Recently, other hon. Members and I have pressed the Government to clarify the application of the Online Safety Act to one-to-one and personal agent AI chatbots. The Minister has confirmed that the Government have commissioned work to look at whether there are any loopholes in the Act that would mean that some AI chatbot services are unregulated. The recent report of the Science, Innovation and Technology Committee has also highlighted the risks to democratic integrity posed by cyber-bots pushing out AI-generated deepfake material purporting to represent authentic political content to distort public narratives, particularly during elections. We clearly need to go further to address those important and growing risks, so I would be grateful if the Minister could provide an update on those two points.

Despite much rhetoric, the Government have been completely inconsistent regarding their intentions on AI legislation. Having stated in their manifesto that they would bring in “binding regulation” for the “most powerful AI models”, the can has been repeatedly kicked down the road, with the Secretary of State suggesting during a SIT Committee evidence session earlier this month that there would be no generally applicable AI legislation in this Parliament. The uncertainty caused by the Government’s failure to be clear about their plans for AI regulation damages public confidence in this developing technology. Crucially, it also undermines business confidence, with a chilling knock-on effect on investment and innovation.

We appreciate that AI regulation is far from straightforward, given the rapidly evolving innovations, challenges and developments, and we caution against going down the route that the EU has taken for AI regulation. However, it is clear that we need a plan that ensures that our education system equips children with the skills necessary for the jobs of the future, and a strategy to prepare and, where necessary, retrain the parts of our workforce that stand to be the most affected by changes to the employment market brought about by AI.

We need to be alert to the risks and changes that AI development brings—AI must always be the agent and never the principal—but we must not lose sight of the tremendous opportunities that it offers. The UK should be at the forefront of developing artificial intelligence and reap the benefits of a substantial home-grown AI industry.

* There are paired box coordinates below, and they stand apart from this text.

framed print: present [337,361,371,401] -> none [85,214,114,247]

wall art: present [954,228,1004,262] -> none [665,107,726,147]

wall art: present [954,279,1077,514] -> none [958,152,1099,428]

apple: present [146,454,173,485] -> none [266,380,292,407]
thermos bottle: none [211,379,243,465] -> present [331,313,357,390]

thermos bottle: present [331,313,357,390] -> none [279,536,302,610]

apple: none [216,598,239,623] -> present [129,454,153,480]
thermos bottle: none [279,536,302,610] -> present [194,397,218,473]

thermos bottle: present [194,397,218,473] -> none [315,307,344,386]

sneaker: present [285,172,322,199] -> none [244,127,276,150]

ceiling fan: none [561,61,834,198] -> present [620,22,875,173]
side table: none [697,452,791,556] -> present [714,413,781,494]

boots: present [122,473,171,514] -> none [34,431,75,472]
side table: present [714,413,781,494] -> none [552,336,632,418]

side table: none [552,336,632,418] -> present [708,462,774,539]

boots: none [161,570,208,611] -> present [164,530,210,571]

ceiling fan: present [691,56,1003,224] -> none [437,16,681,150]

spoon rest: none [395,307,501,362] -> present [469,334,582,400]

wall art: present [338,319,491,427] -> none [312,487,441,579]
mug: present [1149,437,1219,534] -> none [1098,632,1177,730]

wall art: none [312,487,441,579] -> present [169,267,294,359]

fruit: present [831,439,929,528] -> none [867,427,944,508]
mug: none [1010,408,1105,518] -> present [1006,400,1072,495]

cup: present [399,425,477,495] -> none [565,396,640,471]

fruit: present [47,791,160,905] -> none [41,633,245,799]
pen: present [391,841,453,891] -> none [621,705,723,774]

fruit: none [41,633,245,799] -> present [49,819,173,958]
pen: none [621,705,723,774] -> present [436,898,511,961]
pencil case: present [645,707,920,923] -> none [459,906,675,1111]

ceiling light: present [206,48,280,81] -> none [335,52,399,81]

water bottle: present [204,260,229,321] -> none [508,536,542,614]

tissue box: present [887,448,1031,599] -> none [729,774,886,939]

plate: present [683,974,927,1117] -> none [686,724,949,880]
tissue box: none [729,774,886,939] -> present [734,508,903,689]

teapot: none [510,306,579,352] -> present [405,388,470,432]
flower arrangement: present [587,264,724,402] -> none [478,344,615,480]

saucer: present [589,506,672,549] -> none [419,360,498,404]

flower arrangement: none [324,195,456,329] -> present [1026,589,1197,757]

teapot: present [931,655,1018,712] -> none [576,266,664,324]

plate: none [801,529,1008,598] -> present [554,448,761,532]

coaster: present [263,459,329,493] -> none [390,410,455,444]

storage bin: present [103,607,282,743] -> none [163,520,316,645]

AI has the potential to revolutionise service delivery and improve productivity on an unprecedented scale, and those productivity gains can drive much-needed improvements in our overstretched public services, hospitals, local authorities, court services and prisons, to name but a few. The rapid processing of routine tasks will lead to better and quicker service provision across the board.

Perhaps the most pressing issue is the role that AI will play in the defence of our country. Some hon. Members have spoken about the existential risk posed to humanity by the most powerful AI models, but in an era of regional conflict and intensifying global competition, the notion that hostile state actors will observe international protocols on AI development are naive at best and dangerous at worst. AI has become indispensable to our defence capacity and security. The ability of AI to detect and neutralise cyber and biosecurity threats will become increasingly vital. High-tech AI drone warfare has drastically changed the nature of conflict, as we see in Ukraine. Put simply, the UK, working wherever possible with its international allies and partners, must be in a position to counter the deployment of AI systems that disregard the norms and ethics that the UK seeks to uphold.

We cannot afford to be left behind. We must develop our capabilities at speed, by tackling the barriers to the development of the UK AI industry, including the high costs of energy and the availability of investment. We must ensure that we are alive to, and safeguard against, the most serious emerging risks. With that in mind, will the Minister provide an update on the Government’s plans to support growth in the UK AI industry, including in relation to securing lawful access to reliable datasets for training?